Today’s Solutions: July 26, 2024

As demand for wood keeps growing, scientists are scrambling to find alternative sources for the material to cut the industry’s environmental footprint. From lab-grown wood to wood 3D-printed with the help of logging waste, innovators are hard at work to find viable solutions.

Design student Gabe Tavas is among those innovators. His invention is a material called Pyrus — a wood alternative made from kombucha brewing waste, and the winner of this year’s national James Dyson Award.

A student at the University of Illinois at Urbana-Champaign, Tavas began working on Pyrus after he saw other designers use kombucha cellulose — a slimy biofilm that forms on the surface of kombucha as it brews — to make sustainable items.

Driven by a desire to design products that have a minimal impact on the planet, the student decided to explore the material and started looking for ways it could be used. “I started doing more research into problems like deforestation, and then it hit me that wood is mostly composed of cellulose,” he says. “Trees use cellulose to create their basic structures, so what if we got that ingredient from bacteria instead?”

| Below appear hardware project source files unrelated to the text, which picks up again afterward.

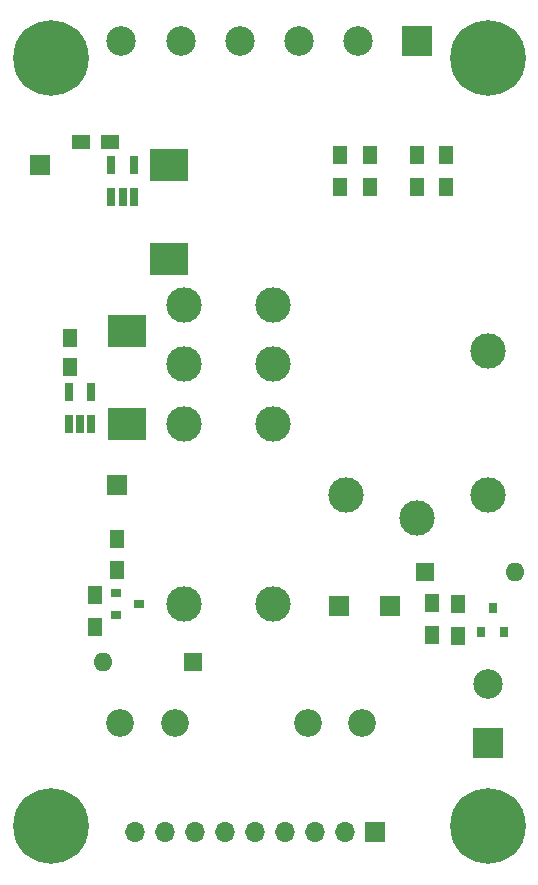
<source format=gts>
G04 #@! TF.FileFunction,Soldermask,Top*
%FSLAX46Y46*%
G04 Gerber Fmt 4.6, Leading zero omitted, Abs format (unit mm)*
G04 Created by KiCad (PCBNEW 4.0.6) date Tuesday, January 16, 2018 'PMt' 08:13:24 PM*
%MOMM*%
%LPD*%
G01*
G04 APERTURE LIST*
%ADD10C,0.100000*%
%ADD11C,6.400000*%
%ADD12C,3.000000*%
%ADD13R,1.250000X1.500000*%
%ADD14R,1.500000X1.250000*%
%ADD15R,2.500000X2.500000*%
%ADD16C,2.500000*%
%ADD17R,0.800000X0.900000*%
%ADD18R,0.900000X0.800000*%
%ADD19R,1.300000X1.500000*%
%ADD20R,3.200000X2.700000*%
%ADD21R,0.650000X1.560000*%
%ADD22C,2.350000*%
%ADD23R,1.700000X1.700000*%
%ADD24O,1.700000X1.700000*%
%ADD25R,1.600000X1.600000*%
%ADD26O,1.600000X1.600000*%
G04 APERTURE END LIST*
D10*
D11*
X91000000Y-145000000D03*
X54000000Y-145000000D03*
X91000000Y-80000000D03*
D12*
X65300000Y-126200000D03*
X72800000Y-126200000D03*
X65300000Y-105880000D03*
X72800000Y-100840000D03*
X72800000Y-110920000D03*
X65300000Y-110920000D03*
X72800000Y-105880000D03*
X65300000Y-100840000D03*
D13*
X55600000Y-103650000D03*
X55600000Y-106150000D03*
D14*
X56550000Y-87100000D03*
X59050000Y-87100000D03*
D15*
X91000000Y-138000000D03*
D16*
X91000000Y-133000000D03*
D17*
X90475000Y-128550000D03*
X92375000Y-128550000D03*
X91425000Y-126550000D03*
D18*
X59500000Y-125250000D03*
X59500000Y-127150000D03*
X61500000Y-126200000D03*
D19*
X86325000Y-126125000D03*
X86325000Y-128825000D03*
X57800000Y-125450000D03*
X57800000Y-128150000D03*
X88475000Y-126200000D03*
X88475000Y-128900000D03*
X59600000Y-123350000D03*
X59600000Y-120650000D03*
D20*
X60500000Y-103050000D03*
X60500000Y-110950000D03*
X64000000Y-89050000D03*
X64000000Y-96950000D03*
D12*
X91025000Y-116950000D03*
X91025000Y-104750000D03*
X79025000Y-116950000D03*
X85025000Y-118950000D03*
D21*
X55550000Y-110950000D03*
X56500000Y-110950000D03*
X57450000Y-110950000D03*
X57450000Y-108250000D03*
X55550000Y-108250000D03*
X59150000Y-91750000D03*
X60100000Y-91750000D03*
X61050000Y-91750000D03*
X61050000Y-89050000D03*
X59150000Y-89050000D03*
D22*
X64500000Y-136275000D03*
X59900000Y-136275000D03*
X75800000Y-136275000D03*
X80400000Y-136275000D03*
D11*
X54000000Y-80000000D03*
D23*
X59600000Y-116100000D03*
X78400000Y-126400000D03*
X53100000Y-89000000D03*
X82700000Y-126400000D03*
D19*
X81000000Y-88150000D03*
X81000000Y-90850000D03*
X78500000Y-90850000D03*
X78500000Y-88150000D03*
X85000000Y-88150000D03*
X85000000Y-90850000D03*
X87500000Y-90850000D03*
X87500000Y-88150000D03*
D23*
X81500000Y-145500000D03*
D24*
X78960000Y-145500000D03*
X76420000Y-145500000D03*
X73880000Y-145500000D03*
X71340000Y-145500000D03*
X68800000Y-145500000D03*
X66260000Y-145500000D03*
X63720000Y-145500000D03*
X61180000Y-145500000D03*
D16*
X60000000Y-78500000D03*
X65000000Y-78500000D03*
X70000000Y-78500000D03*
X75000000Y-78500000D03*
D15*
X85000000Y-78500000D03*
D16*
X80000000Y-78500000D03*
D25*
X85725000Y-123525000D03*
D26*
X93345000Y-123525000D03*
D25*
X66075000Y-131075000D03*
D26*
X58455000Y-131075000D03*
M02*

</source>
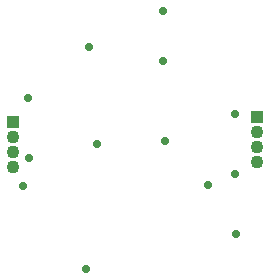
<source format=gbs>
G04*
G04 #@! TF.GenerationSoftware,Altium Limited,Altium Designer,22.0.2 (36)*
G04*
G04 Layer_Color=16711935*
%FSLAX25Y25*%
%MOIN*%
G70*
G04*
G04 #@! TF.SameCoordinates,30A63591-0E6C-4272-A93C-493934CF8E47*
G04*
G04*
G04 #@! TF.FilePolarity,Negative*
G04*
G01*
G75*
%ADD22C,0.04337*%
%ADD23R,0.04337X0.04337*%
%ADD24C,0.04337*%
%ADD25R,0.04337X0.04337*%
%ADD26C,0.02900*%
D22*
X41866Y-7500D02*
D03*
Y-2500D02*
D03*
Y2500D02*
D03*
D23*
Y7500D02*
D03*
D24*
X-39370Y-9094D02*
D03*
Y-4095D02*
D03*
Y905D02*
D03*
D25*
Y5906D02*
D03*
D26*
X-11500Y-1500D02*
D03*
X11321Y-495D02*
D03*
X25751Y-15000D02*
D03*
X-15000Y-43000D02*
D03*
X10722Y26347D02*
D03*
X10500Y43000D02*
D03*
X-34000Y-6000D02*
D03*
X-34500Y14000D02*
D03*
X-14000Y31000D02*
D03*
X35000Y-31500D02*
D03*
X-36000Y-15500D02*
D03*
X34500Y8500D02*
D03*
Y-11500D02*
D03*
M02*

</source>
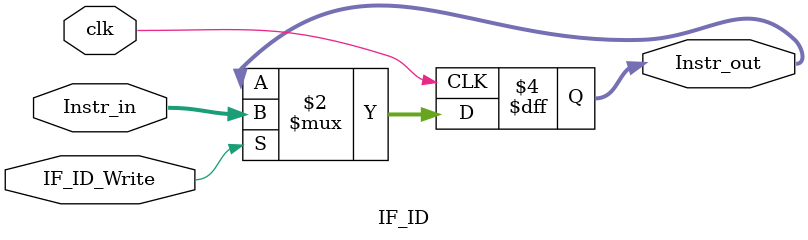
<source format=v>
module IF_ID(
	//output
output reg[31:0]Instr_out,
	//input
input [31:0]Instr_in,
input IF_ID_Write,
input clk
);
always@(posedge clk)
begin
	if(IF_ID_Write)
		Instr_out<=Instr_in;
	
end

endmodule

</source>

Tavas eventually chose to focus on creating a viable substitute for exotic woods because so many are endangered. Although highly revered by woodworkers for their aesthetics and durability properties, the demand for these woods has led to massive rainforest deforestation.

After creating the first kombucha-based wood himself, the designer started working with The Plant, a circular-design hub working on sustainable food solutions. There, a company called KombuchAid became “enthusiastic” about his project, he says, and began supplying the bacterial cellulose.

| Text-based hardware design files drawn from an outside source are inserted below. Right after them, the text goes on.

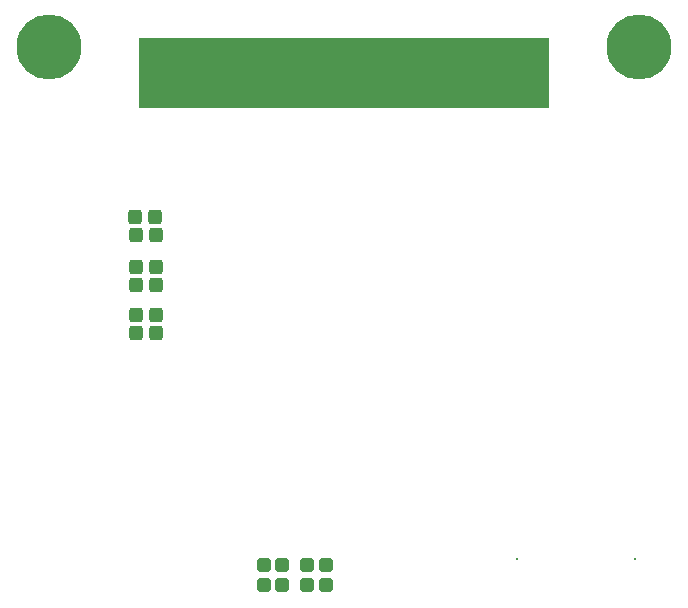
<source format=gbs>
G04*
G04 #@! TF.GenerationSoftware,Altium Limited,Altium Designer,23.2.1 (34)*
G04*
G04 Layer_Color=16711935*
%FSLAX45Y45*%
%MOMM*%
G71*
G04*
G04 #@! TF.SameCoordinates,357D86F6-4FD4-4171-920B-CE65727367D9*
G04*
G04*
G04 #@! TF.FilePolarity,Negative*
G04*
G01*
G75*
%ADD30R,34.79998X5.97499*%
G04:AMPARAMS|DCode=31|XSize=1.2032mm|YSize=1.1032mm|CornerRadius=0.2141mm|HoleSize=0mm|Usage=FLASHONLY|Rotation=180.000|XOffset=0mm|YOffset=0mm|HoleType=Round|Shape=RoundedRectangle|*
%AMROUNDEDRECTD31*
21,1,1.20320,0.67500,0,0,180.0*
21,1,0.77500,1.10320,0,0,180.0*
1,1,0.42820,-0.38750,0.33750*
1,1,0.42820,0.38750,0.33750*
1,1,0.42820,0.38750,-0.33750*
1,1,0.42820,-0.38750,-0.33750*
%
%ADD31ROUNDEDRECTD31*%
G04:AMPARAMS|DCode=40|XSize=1.2032mm|YSize=1.1032mm|CornerRadius=0.2141mm|HoleSize=0mm|Usage=FLASHONLY|Rotation=270.000|XOffset=0mm|YOffset=0mm|HoleType=Round|Shape=RoundedRectangle|*
%AMROUNDEDRECTD40*
21,1,1.20320,0.67500,0,0,270.0*
21,1,0.77500,1.10320,0,0,270.0*
1,1,0.42820,-0.33750,-0.38750*
1,1,0.42820,-0.33750,0.38750*
1,1,0.42820,0.33750,0.38750*
1,1,0.42820,0.33750,-0.38750*
%
%ADD40ROUNDEDRECTD40*%
%ADD43R,0.90320X4.40320*%
%ADD45R,0.90320X4.40319*%
%ADD47C,0.20320*%
%ADD48C,5.50320*%
%ADD49C,0.55880*%
D30*
X10802501Y9688991D02*
D03*
D31*
X10120000Y5525000D02*
D03*
Y5355000D02*
D03*
X10273121Y5525000D02*
D03*
Y5355000D02*
D03*
X10485622Y5528638D02*
D03*
Y5358638D02*
D03*
X10652502Y5525000D02*
D03*
Y5355000D02*
D03*
D40*
X9036857Y7647986D02*
D03*
X9206857D02*
D03*
X9038402Y8050193D02*
D03*
X9208401D02*
D03*
X9208394Y7493683D02*
D03*
X9038394D02*
D03*
X9208394Y7896570D02*
D03*
X9038394D02*
D03*
X9205873Y8320000D02*
D03*
X9035873D02*
D03*
X9035065Y8475489D02*
D03*
X9205065D02*
D03*
D43*
X9952498Y9612740D02*
D03*
X10152503D02*
D03*
X10452502D02*
D03*
X9152500D02*
D03*
X9452499D02*
D03*
X9752498D02*
D03*
X9652499D02*
D03*
X9252499D02*
D03*
X9552499D02*
D03*
X10252502D02*
D03*
X10052498D02*
D03*
X9352499D02*
D03*
X10352502D02*
D03*
X9852498D02*
D03*
X10652502D02*
D03*
X11652500D02*
D03*
X10752501D02*
D03*
X11052501D02*
D03*
X12352498D02*
D03*
X12152499D02*
D03*
X11452500D02*
D03*
X11752499D02*
D03*
X11152501D02*
D03*
X10852501D02*
D03*
X11952499D02*
D03*
X11852499D02*
D03*
X11552500D02*
D03*
X12252498D02*
D03*
X12052499D02*
D03*
X10952501D02*
D03*
X10552502D02*
D03*
D45*
X12452503D02*
D03*
D47*
X12267500Y5580380D02*
D03*
X13267500D02*
D03*
D48*
X8302500Y9912740D02*
D03*
X13302499D02*
D03*
D49*
X8450148Y9765091D02*
D03*
X8511306Y9912740D02*
D03*
X8450148Y10060388D02*
D03*
X8302500Y10121546D02*
D03*
D03*
X8154852Y10060388D02*
D03*
X8093694Y9912740D02*
D03*
X8154852Y9765091D02*
D03*
X8302500Y9703934D02*
D03*
X13450148Y9765091D02*
D03*
X13511307Y9912740D02*
D03*
X13450148Y10060388D02*
D03*
X13302499Y10121546D02*
D03*
D03*
X13154852Y10060388D02*
D03*
X13093694Y9912740D02*
D03*
X13154852Y9765091D02*
D03*
X13302499Y9703934D02*
D03*
M02*

</source>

As explained by Fast Company, Tavas and his team make Pyrus by blending the cellulose and pouring it into a mold, to which they add agar, an algae-based gel, as a binder. They then dehydrate the material and flatten it smooth with a mechanical press. The end result is a sheet of synthetic wood that can be sanded and cut just like wood from a tree, and which can biodegrade.

While some wood alternatives upcycle sawdust, that still involves trees being cut down. Pyrus, in comparison, “is great from an efficiency perspective in reducing waste from lumber cutting,” Tavas says, “but particularly for these endangered woods. Trying to keep as many of those [trees] standing as possible . . . is ideal, particularly since climate change is only escalating.”

So far, Tavas has used Pyrus to make small items like guitar picks and jewelry, but his ultimate goal is to find a way to 3D print the bacterial cellulose into bigger objects that would be difficult to make otherwise.